**Exercise instructions**. Please reproduce every line of the records below word for word, changing nothing.

**Data supplied**.

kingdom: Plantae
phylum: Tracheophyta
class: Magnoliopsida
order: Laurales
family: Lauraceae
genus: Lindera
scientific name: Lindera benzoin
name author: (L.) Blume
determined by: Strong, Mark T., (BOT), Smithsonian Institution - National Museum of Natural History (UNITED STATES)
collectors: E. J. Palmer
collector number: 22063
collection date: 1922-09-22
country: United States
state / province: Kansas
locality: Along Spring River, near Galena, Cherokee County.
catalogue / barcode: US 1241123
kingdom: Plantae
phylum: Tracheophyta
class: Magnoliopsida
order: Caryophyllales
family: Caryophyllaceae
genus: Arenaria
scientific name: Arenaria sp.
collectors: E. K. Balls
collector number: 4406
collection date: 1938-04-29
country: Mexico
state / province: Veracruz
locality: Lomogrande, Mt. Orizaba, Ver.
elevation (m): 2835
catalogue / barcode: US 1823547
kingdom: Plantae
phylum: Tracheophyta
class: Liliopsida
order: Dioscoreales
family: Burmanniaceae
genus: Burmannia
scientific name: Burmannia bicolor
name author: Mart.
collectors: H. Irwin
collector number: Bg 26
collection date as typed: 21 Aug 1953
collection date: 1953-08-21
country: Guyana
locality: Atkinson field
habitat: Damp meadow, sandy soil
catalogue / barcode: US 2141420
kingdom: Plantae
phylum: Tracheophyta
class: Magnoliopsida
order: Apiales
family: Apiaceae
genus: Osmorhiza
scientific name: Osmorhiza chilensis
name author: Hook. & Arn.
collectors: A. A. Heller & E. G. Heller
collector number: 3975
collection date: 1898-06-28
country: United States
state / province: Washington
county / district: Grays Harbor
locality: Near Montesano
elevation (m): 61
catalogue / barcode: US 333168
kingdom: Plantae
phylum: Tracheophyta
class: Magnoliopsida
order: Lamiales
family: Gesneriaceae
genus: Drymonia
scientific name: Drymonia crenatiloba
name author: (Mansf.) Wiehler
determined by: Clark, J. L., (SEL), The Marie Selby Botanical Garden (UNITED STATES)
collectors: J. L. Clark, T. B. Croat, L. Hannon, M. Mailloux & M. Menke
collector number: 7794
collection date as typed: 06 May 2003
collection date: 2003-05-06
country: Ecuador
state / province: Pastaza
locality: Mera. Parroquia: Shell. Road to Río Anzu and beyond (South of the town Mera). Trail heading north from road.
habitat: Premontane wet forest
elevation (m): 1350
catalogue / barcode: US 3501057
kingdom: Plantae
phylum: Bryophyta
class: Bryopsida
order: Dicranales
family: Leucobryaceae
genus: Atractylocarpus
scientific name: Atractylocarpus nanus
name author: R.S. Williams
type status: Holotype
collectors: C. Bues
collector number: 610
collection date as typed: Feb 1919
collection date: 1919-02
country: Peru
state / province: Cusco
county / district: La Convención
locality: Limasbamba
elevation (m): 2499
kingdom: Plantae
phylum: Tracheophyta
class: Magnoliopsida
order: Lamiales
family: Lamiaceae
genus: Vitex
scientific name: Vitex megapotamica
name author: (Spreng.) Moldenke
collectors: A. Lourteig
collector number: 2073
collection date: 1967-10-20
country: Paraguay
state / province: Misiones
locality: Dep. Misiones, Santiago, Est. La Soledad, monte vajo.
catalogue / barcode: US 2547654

**Complete response**.
kingdom: Plantae
phylum: Tracheophyta
class: Magnoliopsida
order: Laurales
family: Lauraceae
genus: Lindera
scientific name: Lindera benzoin
name author: (L.) Blume
determined by: Strong, Mark T., (BOT), Smithsonian Institution - National Museum of Natural History (UNITED STATES)
collectors: E. J. Palmer
collector number: 22063
collection date: 1922-09-22
country: United States
state / province: Kansas
locality: Along Spring River, near Galena, Cherokee County.
catalogue / barcode: US 1241123
kingdom: Plantae
phylum: Tracheophyta
class: Magnoliopsida
order: Caryophyllales
family: Caryophyllaceae
genus: Arenaria
scientific name: Arenaria sp.
collectors: E. K. Balls
collector number: 4406
collection date: 1938-04-29
country: Mexico
state / province: Veracruz
locality: Lomogrande, Mt. Orizaba, Ver.
elevation (m): 2835
catalogue / barcode: US 1823547
kingdom: Plantae
phylum: Tracheophyta
class: Liliopsida
order: Dioscoreales
family: Burmanniaceae
genus: Burmannia
scientific name: Burmannia bicolor
name author: Mart.
collectors: H. Irwin
collector number: Bg 26
collection date as typed: 21 Aug 1953
collection date: 1953-08-21
country: Guyana
locality: Atkinson field
habitat: Damp meadow, sandy soil
catalogue / barcode: US 2141420
kingdom: Plantae
phylum: Tracheophyta
class: Magnoliopsida
order: Apiales
family: Apiaceae
genus: Osmorhiza
scientific name: Osmorhiza chilensis
name author: Hook. & Arn.
collectors: A. A. Heller & E. G. Heller
collector number: 3975
collection date: 1898-06-28
country: United States
state / province: Washington
county / district: Grays Harbor
locality: Near Montesano
elevation (m): 61
catalogue / barcode: US 333168
kingdom: Plantae
phylum: Tracheophyta
class: Magnoliopsida
order: Lamiales
family: Gesneriaceae
genus: Drymonia
scientific name: Drymonia crenatiloba
name author: (Mansf.) Wiehler
determined by: Clark, J. L., (SEL), The Marie Selby Botanical Garden (UNITED STATES)
collectors: J. L. Clark, T. B. Croat, L. Hannon, M. Mailloux & M. Menke
collector number: 7794
collection date as typed: 06 May 2003
collection date: 2003-05-06
country: Ecuador
state / province: Pastaza
locality: Mera. Parroquia: Shell. Road to Río Anzu and beyond (South of the town Mera). Trail heading north from road.
habitat: Premontane wet forest
elevation (m): 1350
catalogue / barcode: US 3501057
kingdom: Plantae
phylum: Bryophyta
class: Bryopsida
order: Dicranales
family: Leucobryaceae
genus: Atractylocarpus
scientific name: Atractylocarpus nanus
name author: R.S. Williams
type status: Holotype
collectors: C. Bues
collector number: 610
collection date as typed: Feb 1919
collection date: 1919-02
country: Peru
state / province: Cusco
county / district: La Convención
locality: Limasbamba
elevation (m): 2499
kingdom: Plantae
phylum: Tracheophyta
class: Magnoliopsida
order: Lamiales
family: Lamiaceae
genus: Vitex
scientific name: Vitex megapotamica
name author: (Spreng.) Moldenke
collectors: A. Lourteig
collector number: 2073
collection date: 1967-10-20
country: Paraguay
state / province: Misiones
locality: Dep. Misiones, Santiago, Est. La Soledad, monte vajo.
catalogue / barcode: US 2547654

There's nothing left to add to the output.